Students to see extreme poverty in Ghana on Chief Rabbi’s initiative

Participants on the Ben Azzai Programme will visit the Muslim-majority city of Tamale to experience extreme poverty that blights the area

An initiative of the Chief Rabbi which last year took 16 Jewish students to the slums of Mumbai will this year send participants to a Muslim-majority area of Ghana, to experience Jewish social responsibility in Africa.

The Ben Azzai Programme, supported by the Pears Foundation, was heralded as “an unqualified success” last year, after students spent eight days learning about international development and innovative programmes to tackle extreme poverty.

Participants on the Mumbai visit were struck by the vast disparity in wealth between the city’s rich and poor, with plush skyscrapers casting slums in shade, and have since returned as ‘ambassadors,’ visiting schools, shuls and campuses to explain what they learned.

Organised within an Orthodox framework, the trip taught the students that social responsibility is a fundamental Jewish obligation, and introduced them to Jewish volunteers from the Gabriel Project Mumbai, an initiative caring for vulnerable children living in the slums, by providing food, literacy support and healthcare.

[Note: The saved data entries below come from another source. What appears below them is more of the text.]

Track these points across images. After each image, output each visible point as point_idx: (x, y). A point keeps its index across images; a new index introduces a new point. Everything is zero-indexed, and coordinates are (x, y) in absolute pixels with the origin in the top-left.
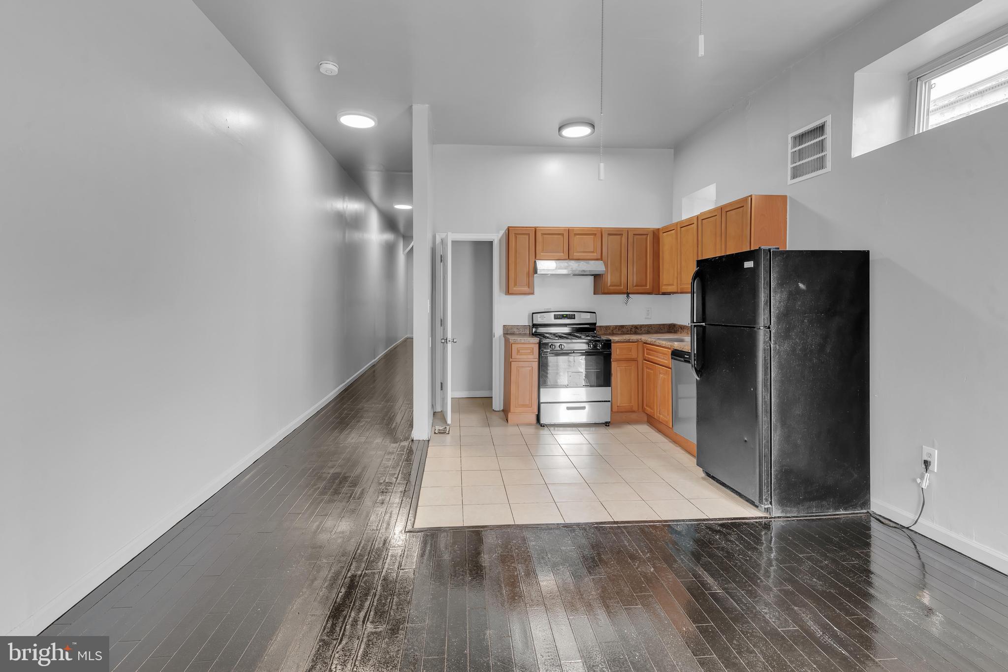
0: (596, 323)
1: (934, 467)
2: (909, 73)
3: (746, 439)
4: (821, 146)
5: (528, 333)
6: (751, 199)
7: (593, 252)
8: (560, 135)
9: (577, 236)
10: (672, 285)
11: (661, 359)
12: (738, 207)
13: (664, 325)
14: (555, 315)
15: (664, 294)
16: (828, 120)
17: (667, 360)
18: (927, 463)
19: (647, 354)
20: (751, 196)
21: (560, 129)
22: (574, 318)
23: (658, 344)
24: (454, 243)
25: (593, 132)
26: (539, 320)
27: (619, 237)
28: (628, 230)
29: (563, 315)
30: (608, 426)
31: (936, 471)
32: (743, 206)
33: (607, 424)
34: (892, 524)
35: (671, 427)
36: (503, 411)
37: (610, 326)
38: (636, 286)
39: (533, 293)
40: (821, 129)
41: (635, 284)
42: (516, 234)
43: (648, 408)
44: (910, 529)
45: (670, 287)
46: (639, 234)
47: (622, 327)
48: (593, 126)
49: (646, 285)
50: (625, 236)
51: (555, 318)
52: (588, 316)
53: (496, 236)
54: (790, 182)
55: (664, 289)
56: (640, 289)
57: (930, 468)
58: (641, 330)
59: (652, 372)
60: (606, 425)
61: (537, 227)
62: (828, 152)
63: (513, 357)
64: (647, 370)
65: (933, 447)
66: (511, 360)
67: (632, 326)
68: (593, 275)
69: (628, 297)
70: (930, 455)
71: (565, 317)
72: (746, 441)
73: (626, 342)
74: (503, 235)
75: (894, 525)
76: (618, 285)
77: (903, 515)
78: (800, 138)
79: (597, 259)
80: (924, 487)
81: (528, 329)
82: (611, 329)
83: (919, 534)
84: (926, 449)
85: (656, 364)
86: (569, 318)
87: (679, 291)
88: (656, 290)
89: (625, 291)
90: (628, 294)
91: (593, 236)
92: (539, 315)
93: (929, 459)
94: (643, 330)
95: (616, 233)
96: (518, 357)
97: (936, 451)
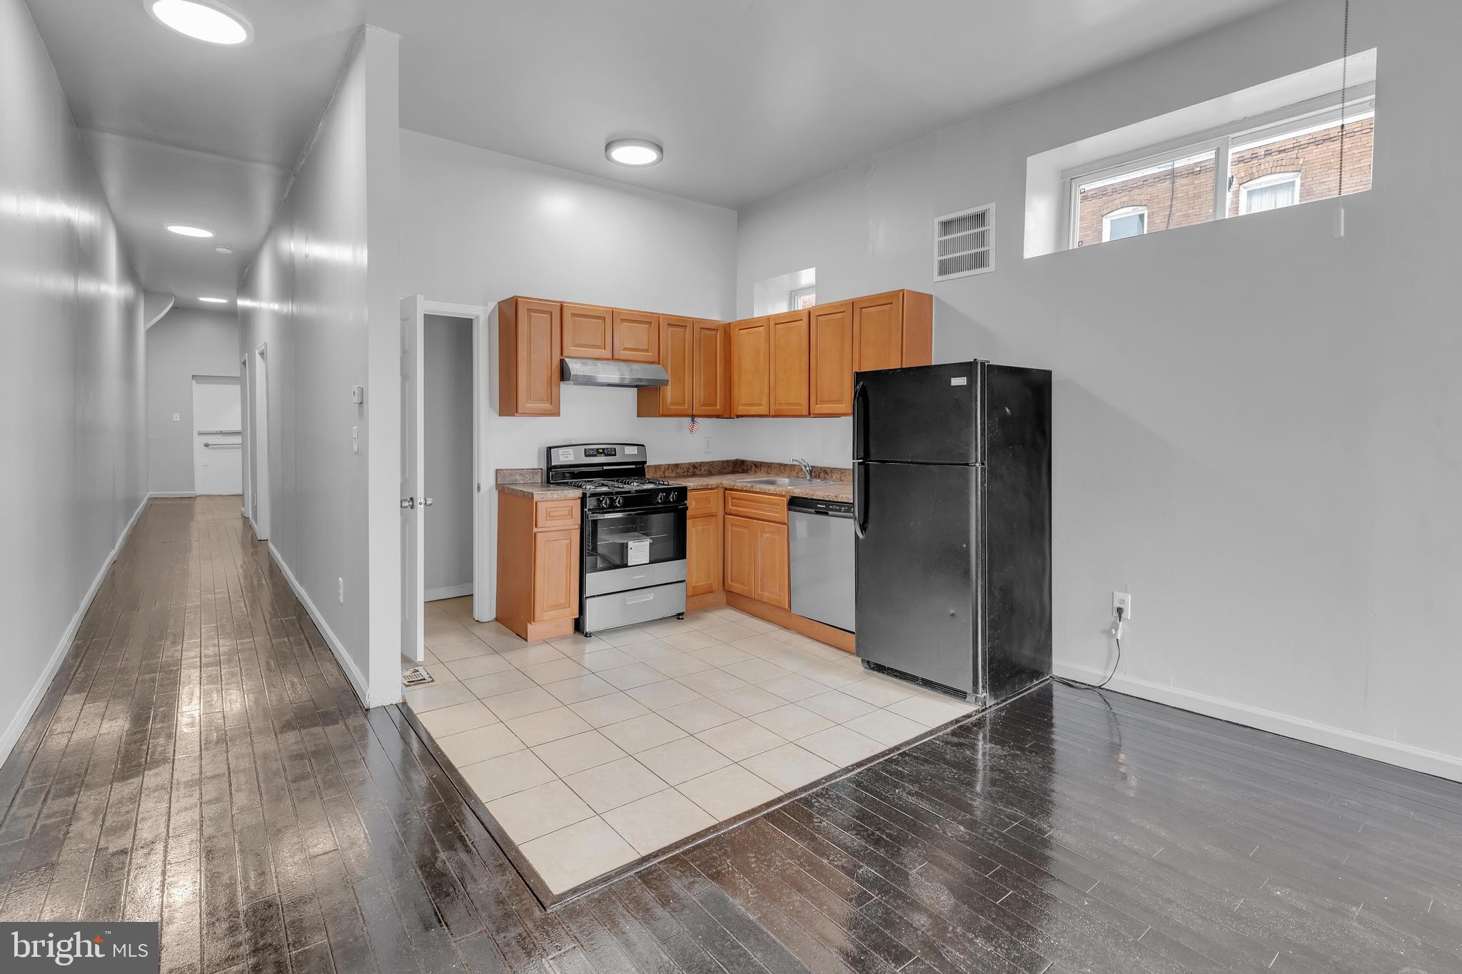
0: (645, 462)
1: (1128, 614)
2: (1063, 171)
3: (952, 612)
4: (981, 239)
5: (540, 482)
6: (903, 295)
7: (647, 351)
8: (608, 158)
9: (626, 324)
10: (760, 405)
11: (766, 511)
12: (883, 303)
13: (728, 461)
14: (585, 450)
15: (738, 416)
16: (991, 208)
17: (781, 512)
18: (1120, 611)
19: (732, 506)
20: (903, 290)
21: (608, 146)
22: (615, 455)
23: (758, 490)
24: (428, 318)
25: (660, 159)
26: (561, 460)
27: (682, 330)
28: (694, 321)
29: (598, 449)
30: (682, 619)
31: (1129, 618)
32: (892, 303)
33: (679, 616)
34: (1083, 686)
35: (787, 607)
36: (496, 619)
37: (662, 465)
38: (704, 405)
39: (558, 414)
40: (980, 218)
41: (702, 403)
42: (529, 310)
43: (735, 585)
44: (1103, 689)
45: (753, 408)
46: (707, 328)
47: (677, 466)
48: (660, 148)
49: (716, 405)
50: (689, 329)
51: (586, 456)
52: (634, 450)
53: (482, 313)
54: (937, 278)
55: (741, 410)
56: (709, 410)
57: (1123, 615)
58: (701, 470)
59: (745, 531)
60: (679, 619)
61: (564, 302)
62: (991, 246)
63: (539, 525)
64: (733, 528)
65: (1126, 591)
66: (535, 530)
67: (690, 464)
68: (636, 386)
69: (693, 420)
70: (1123, 601)
71: (601, 453)
72: (953, 615)
73: (704, 489)
74: (493, 311)
75: (1085, 687)
76: (680, 404)
77: (1090, 673)
78: (947, 226)
79: (652, 363)
80: (1119, 638)
81: (540, 474)
82: (663, 470)
83: (1111, 691)
84: (1118, 595)
85: (755, 519)
86: (607, 455)
87: (772, 413)
88: (728, 412)
89: (690, 413)
90: (693, 417)
91: (646, 326)
92: (561, 451)
93: (1121, 606)
94: (703, 470)
95: (679, 323)
96: (549, 523)
97: (1130, 596)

This year, participants will be taken to the city of Tamale in the north of Ghana. The city’s fast-growing population is mainly Muslim and blighted by extreme poverty, with most people working seven days a week and still not earning enough to afford a decent living standard.

“The visit will provide participants with a much more nuanced understanding of extreme poverty, its causes and its context,” said a spokesman for the Chief Rabbi.

Applications are now being accepted for this year’s visit, which is being delivered in partnership Tzedek and which is slated for 17-24 December. The deadline for applications is 18 September.